Top of Dataset content

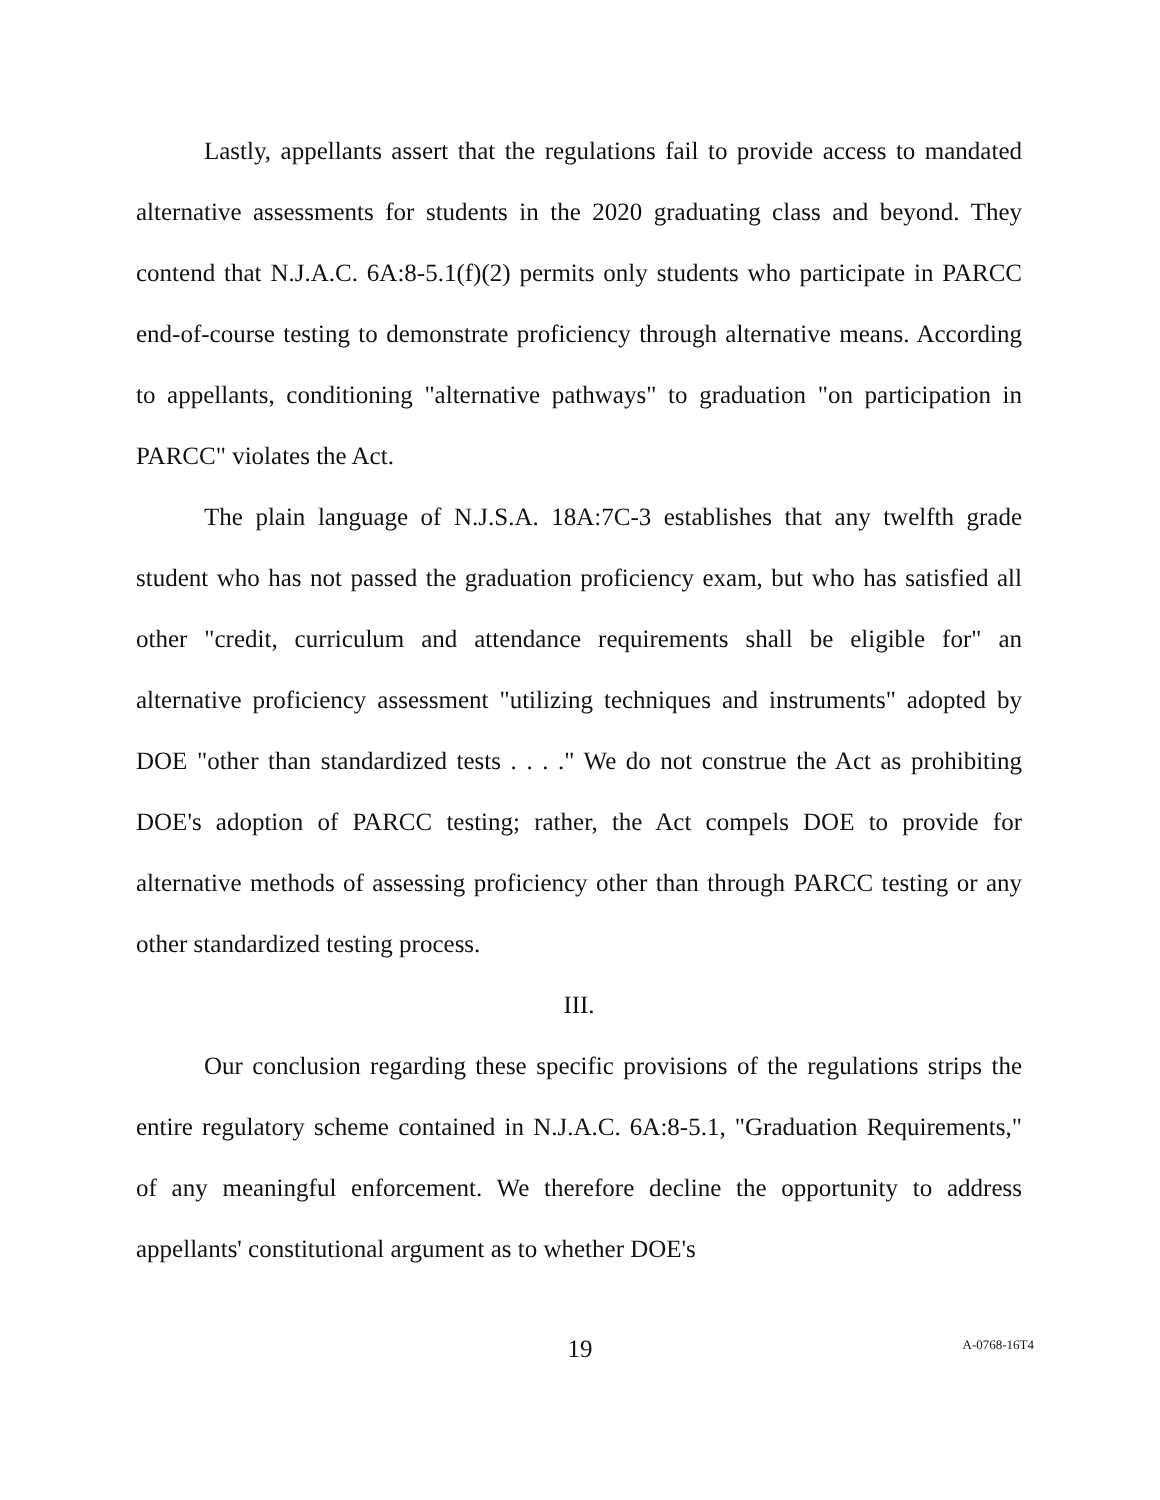Lastly, appellants assert that the regulations fail to provide access to mandated alternative assessments for students in the 2020 graduating class and beyond. They contend that N.J.A.C. 6A:8-5.1(f)(2) permits only students who participate in PARCC end-of-course testing to demonstrate proficiency through alternative means. According to appellants, conditioning "alternative pathways" to graduation "on participation in PARCC" violates the Act.
The plain language of N.J.S.A. 18A:7C-3 establishes that any twelfth grade student who has not passed the graduation proficiency exam, but who has satisfied all other "credit, curriculum and attendance requirements shall be eligible for" an alternative proficiency assessment "utilizing techniques and instruments" adopted by DOE "other than standardized tests . . . ." We do not construe the Act as prohibiting DOE's adoption of PARCC testing; rather, the Act compels DOE to provide for alternative methods of assessing proficiency other than through PARCC testing or any other standardized testing process.
III.
Our conclusion regarding these specific provisions of the regulations strips the entire regulatory scheme contained in N.J.A.C. 6A:8-5.1, "Graduation Requirements," of any meaningful enforcement. We therefore decline the opportunity to address appellants' constitutional argument as to whether DOE's
19
A-0768-16T4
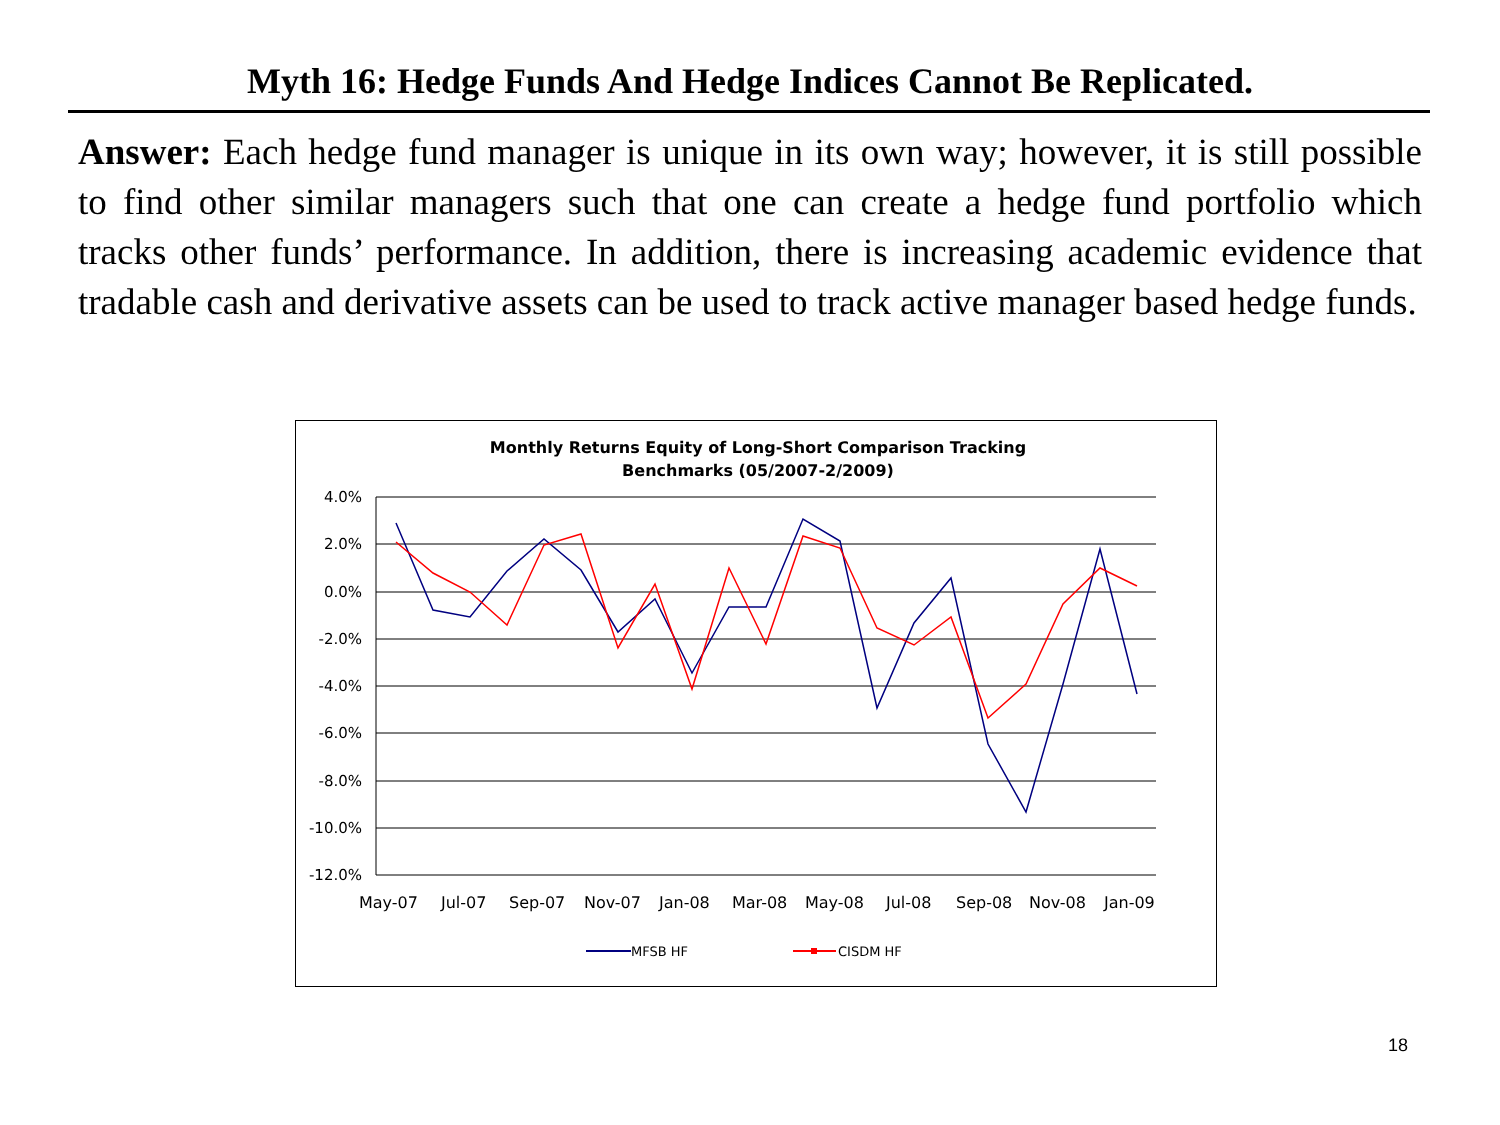Myth 16: Hedge Funds And Hedge Indices Cannot Be Replicated.
Answer: Each hedge fund manager is unique in its own way; however, it is still possible to find other similar managers such that one can create a hedge fund portfolio which tracks other funds’ performance. In addition, there is increasing academic evidence that tradable cash and derivative assets can be used to track active manager based hedge funds.
Monthly Returns Equity of Long-Short Comparison Tracking
Benchmarks (05/2007-2/2009)
4.0%
2.0%
0.0%
-2.0%
-4.0%
-6.0%
-8.0%
-10.0%
-12.0%
May-07
Jul-07
Sep-07
Nov-07
Jan-08
Mar-08
May-08
Jul-08
Sep-08
Nov-08
Jan-09
MFSB HF
CISDM HF
18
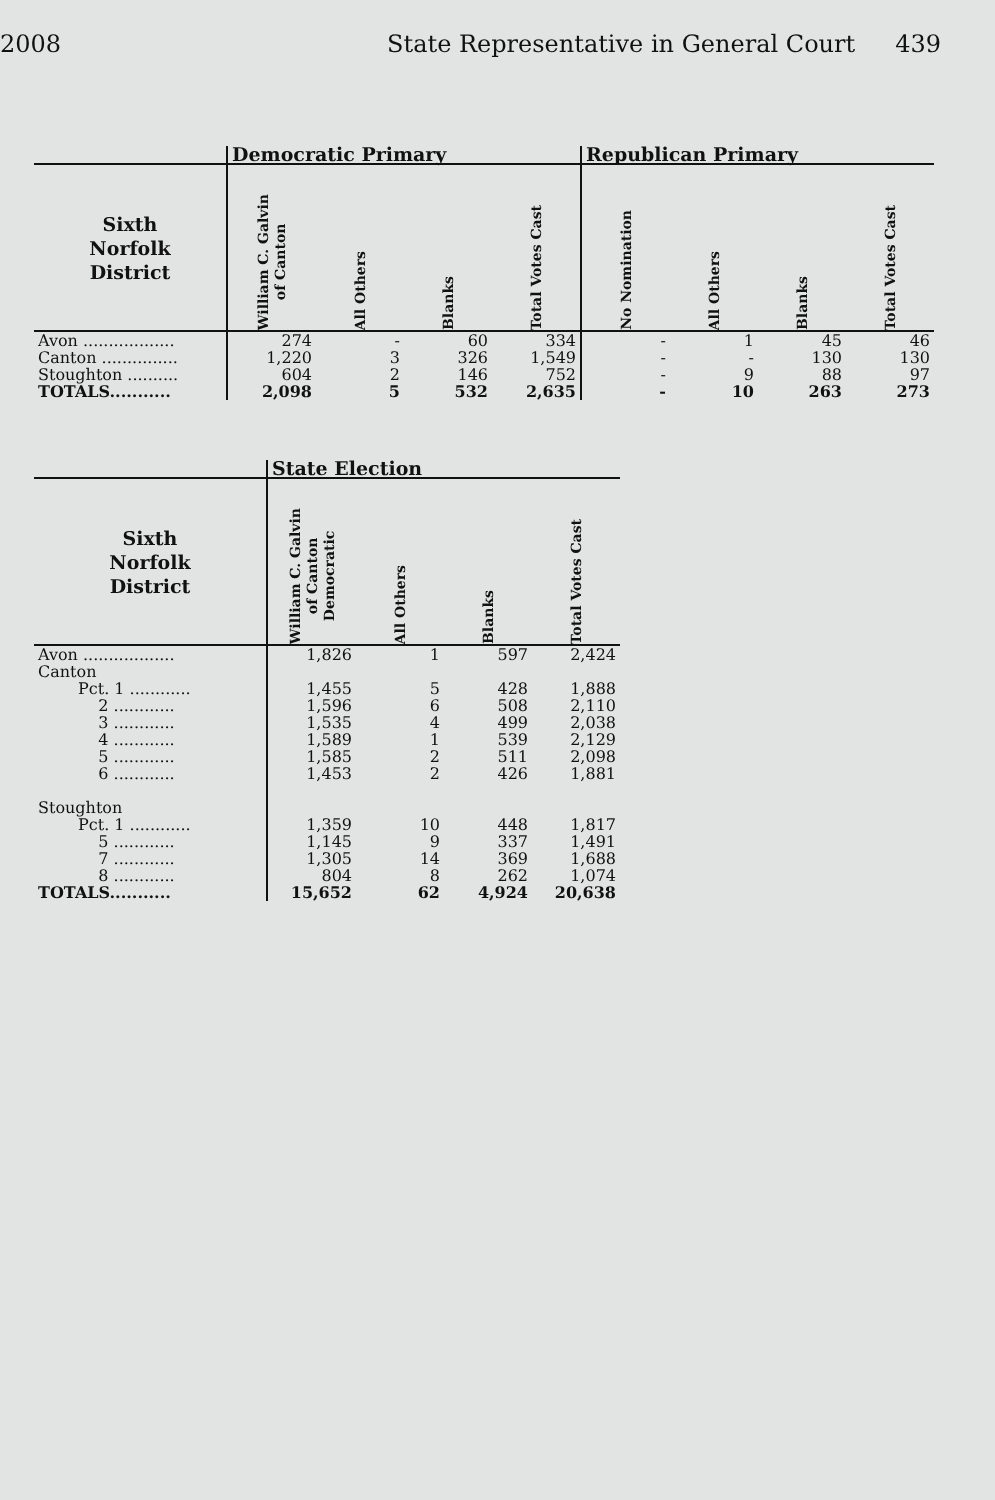2008 State Representative in General Court 439
| | Democratic Primary | | | | Republican Primary | | | |
| --- | --- | --- | --- | --- | --- | --- | --- | --- |
| Sixth Norfolk District | William C. Galvin of Canton | All Others | Blanks | Total Votes Cast | No Nomination | All Others | Blanks | Total Votes Cast |
| Avon .................. | 274 | - | 60 | 334 | - | 1 | 45 | 46 |
| Canton ............... | 1,220 | 3 | 326 | 1,549 | - | - | 130 | 130 |
| Stoughton .......... | 604 | 2 | 146 | 752 | - | 9 | 88 | 97 |
| TOTALS........... | 2,098 | 5 | 532 | 2,635 | - | 10 | 263 | 273 |
| | State Election | | | |
| --- | --- | --- | --- | --- |
| Sixth Norfolk District | William C. Galvin of Canton Democratic | All Others | Blanks | Total Votes Cast |
| Avon .................. | 1,826 | 1 | 597 | 2,424 |
| Canton | | | | |
| Pct. 1 ............ | 1,455 | 5 | 428 | 1,888 |
| 2 ............ | 1,596 | 6 | 508 | 2,110 |
| 3 ............ | 1,535 | 4 | 499 | 2,038 |
| 4 ............ | 1,589 | 1 | 539 | 2,129 |
| 5 ............ | 1,585 | 2 | 511 | 2,098 |
| 6 ............ | 1,453 | 2 | 426 | 1,881 |
| Stoughton | | | | |
| Pct. 1 ............ | 1,359 | 10 | 448 | 1,817 |
| 5 ............ | 1,145 | 9 | 337 | 1,491 |
| 7 ............ | 1,305 | 14 | 369 | 1,688 |
| 8 ............ | 804 | 8 | 262 | 1,074 |
| TOTALS........... | 15,652 | 62 | 4,924 | 20,638 |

Bottom of Dataset content

**Task objective**. Return each line of the records above in which the word "Galvin" occurs.

**Exercise response**.
| Sixth Norfolk District | William C. Galvin of Canton | All Others | Blanks | Total Votes Cast | No Nomination | All Others | Blanks | Total Votes Cast |
| Sixth Norfolk District | William C. Galvin of Canton Democratic | All Others | Blanks | Total Votes Cast |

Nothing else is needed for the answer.